Gratitude and Reciprocity is an ethic that was brought into our awareness by the Botanist and Indigenous Scholar Robin Wall Kimmerer in her book “Braiding Sweetgrass: Indigenous Wisdom, Scientific Knowledge and the Teaching of Plants”. In it, Kimmerer shares a great deal of insight from Indigenous teachings and the life sciences on how to be in right relationship with land and communities of human and non-human persons. We give thanks for this wisdom and use it as a guide in how to operate our farm and lead our lives as newcomers and settlers on Turtle Island.

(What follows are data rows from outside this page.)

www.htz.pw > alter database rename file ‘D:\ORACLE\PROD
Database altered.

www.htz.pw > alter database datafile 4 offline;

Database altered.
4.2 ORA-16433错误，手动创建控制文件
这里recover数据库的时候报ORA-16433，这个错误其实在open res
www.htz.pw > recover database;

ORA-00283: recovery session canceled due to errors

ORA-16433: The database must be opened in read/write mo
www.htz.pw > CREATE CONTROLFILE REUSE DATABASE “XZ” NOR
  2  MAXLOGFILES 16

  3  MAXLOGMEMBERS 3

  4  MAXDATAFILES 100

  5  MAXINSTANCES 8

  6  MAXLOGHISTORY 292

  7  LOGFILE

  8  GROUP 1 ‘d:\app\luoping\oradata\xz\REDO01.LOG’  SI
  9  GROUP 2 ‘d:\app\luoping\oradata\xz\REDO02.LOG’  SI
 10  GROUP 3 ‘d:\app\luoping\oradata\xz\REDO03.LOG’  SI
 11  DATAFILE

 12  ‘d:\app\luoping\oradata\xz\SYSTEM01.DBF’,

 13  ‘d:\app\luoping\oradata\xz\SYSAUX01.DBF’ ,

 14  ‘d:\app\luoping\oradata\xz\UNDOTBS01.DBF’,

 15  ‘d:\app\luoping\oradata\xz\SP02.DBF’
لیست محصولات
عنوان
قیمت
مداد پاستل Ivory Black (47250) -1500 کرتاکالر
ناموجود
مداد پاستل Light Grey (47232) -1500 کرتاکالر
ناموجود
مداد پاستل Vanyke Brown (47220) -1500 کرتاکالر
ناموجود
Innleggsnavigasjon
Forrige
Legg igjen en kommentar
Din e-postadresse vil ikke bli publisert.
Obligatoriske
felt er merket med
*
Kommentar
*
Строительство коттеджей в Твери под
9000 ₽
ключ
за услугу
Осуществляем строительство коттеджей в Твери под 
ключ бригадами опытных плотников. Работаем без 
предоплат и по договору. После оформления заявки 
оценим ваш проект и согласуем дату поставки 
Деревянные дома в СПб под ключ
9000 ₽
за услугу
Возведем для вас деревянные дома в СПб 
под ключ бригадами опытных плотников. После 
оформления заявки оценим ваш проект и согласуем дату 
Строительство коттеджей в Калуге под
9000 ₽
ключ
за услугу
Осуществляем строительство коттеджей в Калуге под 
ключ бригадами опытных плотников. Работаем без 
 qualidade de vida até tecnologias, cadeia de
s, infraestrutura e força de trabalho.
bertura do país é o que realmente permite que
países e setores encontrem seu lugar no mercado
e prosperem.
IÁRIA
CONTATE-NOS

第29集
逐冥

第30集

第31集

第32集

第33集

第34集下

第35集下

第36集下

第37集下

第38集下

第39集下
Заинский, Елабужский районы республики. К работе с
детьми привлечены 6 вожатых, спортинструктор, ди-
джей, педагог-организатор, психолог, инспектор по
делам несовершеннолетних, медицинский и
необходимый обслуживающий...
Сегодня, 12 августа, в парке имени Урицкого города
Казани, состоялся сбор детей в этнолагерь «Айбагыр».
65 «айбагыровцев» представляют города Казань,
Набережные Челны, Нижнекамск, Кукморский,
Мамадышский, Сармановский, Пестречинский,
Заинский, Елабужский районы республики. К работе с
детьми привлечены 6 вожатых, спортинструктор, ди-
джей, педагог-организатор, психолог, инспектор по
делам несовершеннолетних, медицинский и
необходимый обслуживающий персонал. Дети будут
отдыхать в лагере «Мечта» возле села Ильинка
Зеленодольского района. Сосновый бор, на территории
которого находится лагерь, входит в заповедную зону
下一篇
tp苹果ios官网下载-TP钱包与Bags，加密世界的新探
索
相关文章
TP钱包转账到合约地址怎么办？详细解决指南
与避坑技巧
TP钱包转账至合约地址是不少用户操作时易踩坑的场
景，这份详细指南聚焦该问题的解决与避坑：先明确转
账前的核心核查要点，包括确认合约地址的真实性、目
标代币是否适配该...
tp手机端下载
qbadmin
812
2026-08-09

We farm and live on land that is covered by the Williams Treaties and is the traditional territory of the Anishinaabe peoples, the Wendat, and the Haudenosaunee confederacy. Like many treaties across Canada, the Williams Treaties of 1923 barred Indigenous communities from freely accessing their lands and leading their traditional ways of life. Through decades of work from First Nations, both federal and provincial government have made small steps to make amends by making formal apologies and financial settlements, but much work still lies ahead towards reconciliation.

We uplift the Dish With One Spoon Wampum Belt treaty that the Haudenosaunee and Anishinaabe peoples have been upholding for centuries. The treaty uses the metaphor of the dish as the land and all the resources that reside within it, and one spoon, representing all the peoples who call these lands home who are called to peacefully and sustainably cooperate.